For Teilhard, matter was divine. It was the clay from which God would shape creation over great spans of time. Evolution was doubly divine, for it was Spirit-in-process, working to awaken to itself. Humanity held a special place in Teilhard's cosmology, because we represented the axis of evolution itself. Evolution was a work-in-process, and progress, so it didn't stop with human kind. The next great emergence, of which we were playing a part in creating, was a "noosphere," an emergent "Mind" which included not just a thinking layer, but a Spiritual layer of the Earth.
Matter groped for Mind, Mind groped to awaken Spirit within itself. The Soul of the Earth was thus in the midst of being born. But first, we had to evolve beyond our petty differences and realize these vast, emergent processes at work in evolution. We had to realize what was being born through us, from us. Something greater than individualism, "Omega." The pinnacle of becoming.
Teilhard saw Christ as the living symbol of what was yet-to-come. A human being who was both flesh and divine. Something great was yet to come, and we were through our unconscious efforts giving birth to that new age, and new humanity.
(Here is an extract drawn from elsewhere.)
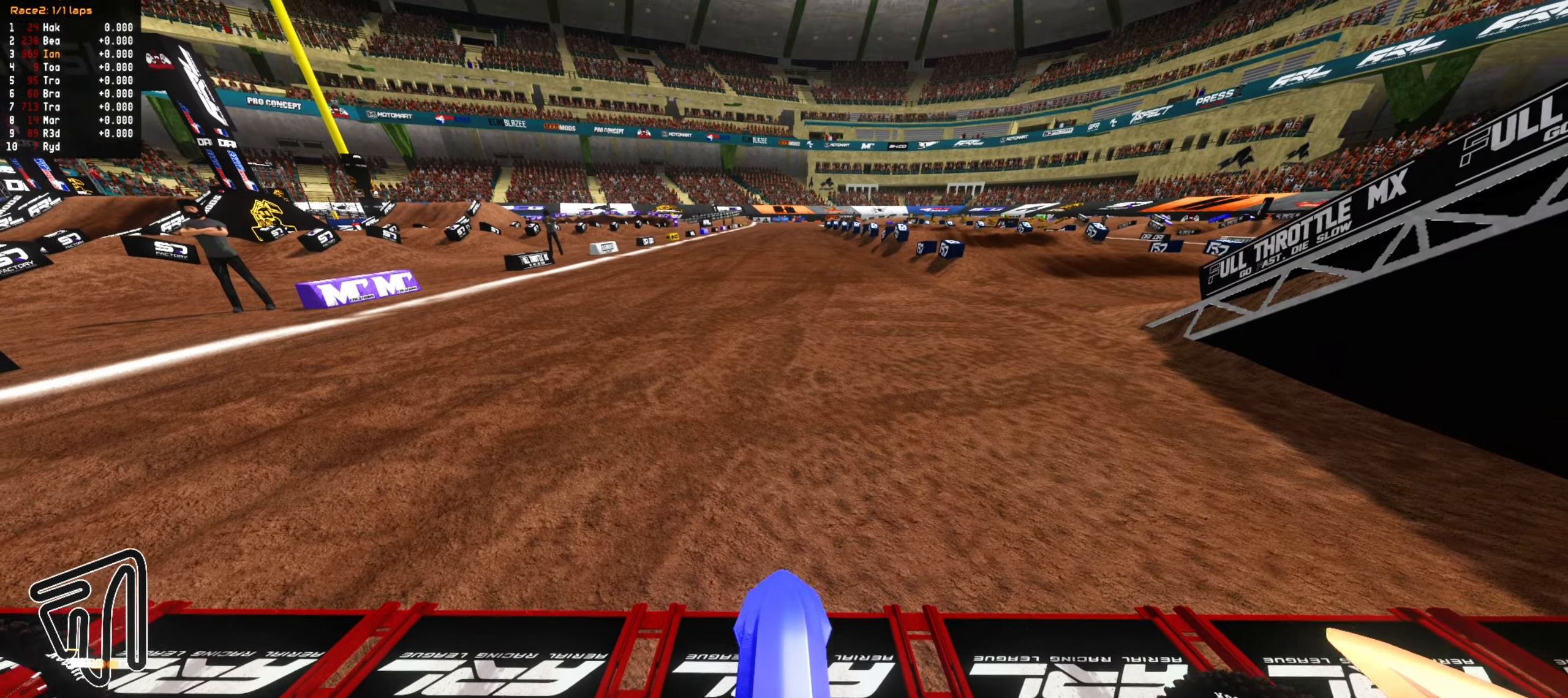
{"dt_ms": 500, "buttons": ["R2"], "left_stick": "down", "right_stick": "center", "events": [[83, "left_stick", "center"], [217, "left_stick", "down"]]}
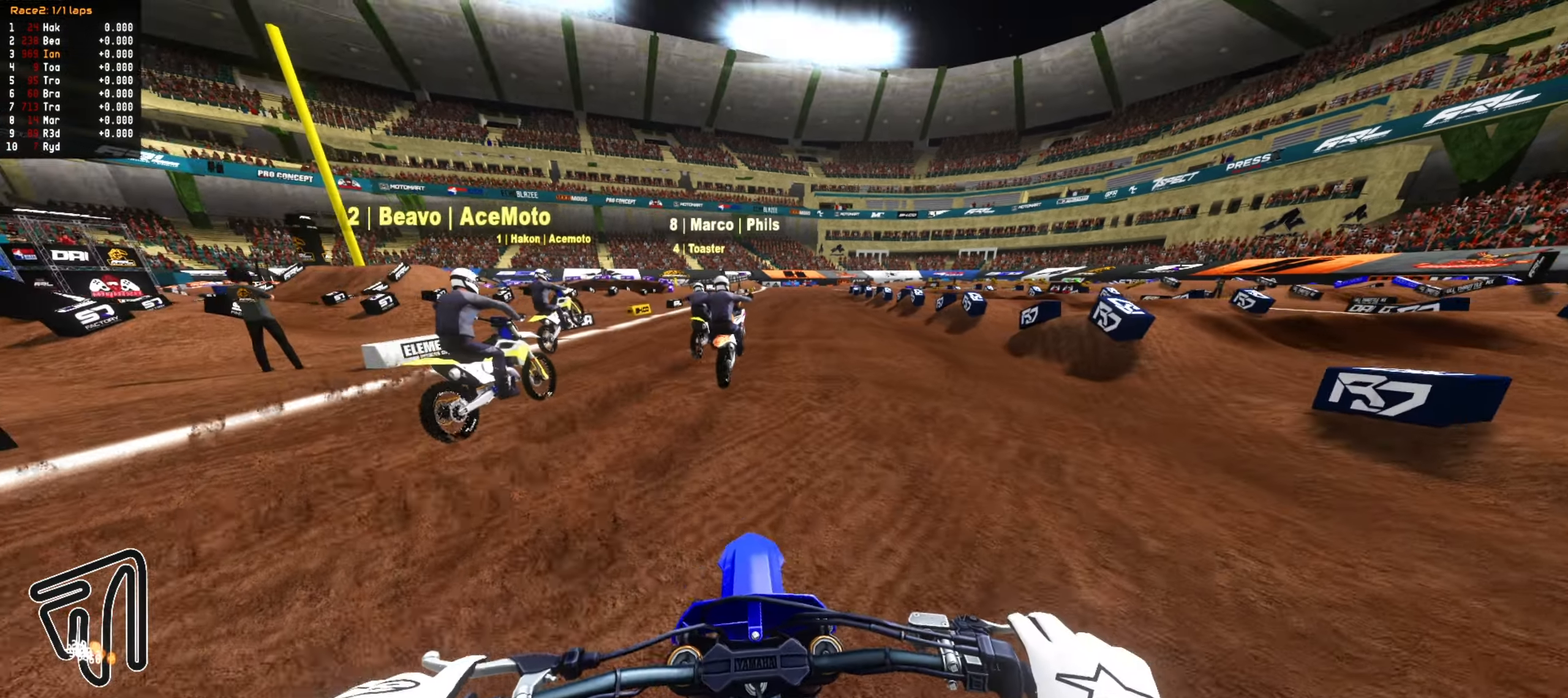
{"dt_ms": 500, "buttons": ["R2"], "left_stick": "down", "right_stick": "center", "events": []}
Reading his most famous work, The Phenomenon of Man, one gets a sense that telling the story of evolution through this new lens was a sacred act for him. He had a mystical vision that united and reinvented Christianity for an age of science and evolution. Perhaps future generations will value his work as a formative text in a new planetary age.
"Blessed be you, universal matter, immeasurable time, boundless ether, triple abyss of stars and atoms and generations: you who by overflowing and dissolving our narrow standards or measurement reveal to us the dimensions of God. Blessed be you, impenetrable matter: you who, interposed between our minds and the world of essences, cause us to languish with the desire to pierce through the seamless veil of phenomena.
Blessed be you, mortal matter: you who one day will undergo the process of dissolution within us and will thereby take us forcibly into the very heart that which exists.
Without you, without your onslaughts, without your uprootings of us, we should remain all our lives inert, stagnant, puerile, ignorant both of ourselves and of God. You who batter us and then dress our wounds, you who resist us and yield to us, you who wreck and build, you who shackle and liberate, the sap of our souls, the hand of God, the flesh of Christ: it is you, matter, that I bless.
I bless you, matter, and you I acclaim: not as the pontiffs of science or the moralizing preachers depict you, debased, disfigured–a mass of brute forces and base appetites–but as you reveal yourself to me today, in your totality and your true nature.
I acclaim you as the divine milieu, charged with creative power, as the ocean stirred by the Spirit, as the clay molded and infused with life by the incarnate Word."